What is a workday like for someone working on a ransomware attack? What does a group, like the ICC (FBI) do to research the attack? Is all of the work done on a computer?

A typical day for someone working to counter a ransomware attack involves being vigilant, proactive, and ready to respond swiftly to any potential threats. Here is a general outline of how they might handle such threats:

1. Monitoring: Continuous monitoring of network systems and security alerts to detect any unusual activities or potential ransomware threats.

2. Threat Intelligence: Keeping up-to-date with the latest ransomware trends, techniques, and vulnerabilities to anticipate potential attacks.

3. Response Plan: Having a well-defined incident response plan in place to quickly contain and mitigate the impact of a ransomware attack.

4. Patch Management: Ensuring that systems are updated with the latest security patches and software updates to prevent known vulnerabilities from being exploited.
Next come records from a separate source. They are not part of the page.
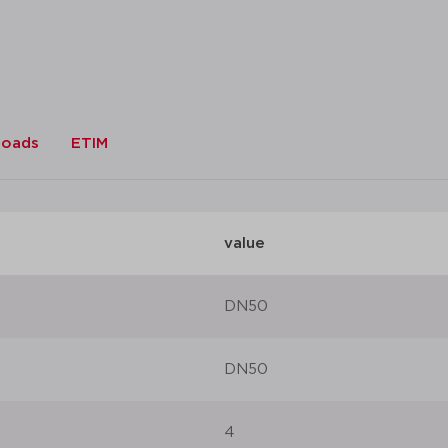
datasheet
add to list
loads
ETIM
value
DN50
DN50
4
5. Employee Training: Educating staff on cybersecurity best practices, such as recognizing phishing emails and avoiding suspicious links or attachments.

6. Backups: Regularly backing up critical data and systems to minimize the impact of a ransomware attack and facilitate recovery.

7. Collaboration: Working closely with other cybersecurity professionals, law enforcement agencies, and industry partners to share threat intelligence and best practices.

In summary, a typical day for someone countering a ransomware attack involves proactive monitoring, rapid response, and collaboration with others in the cybersecurity community to stay ahead of evolving threats.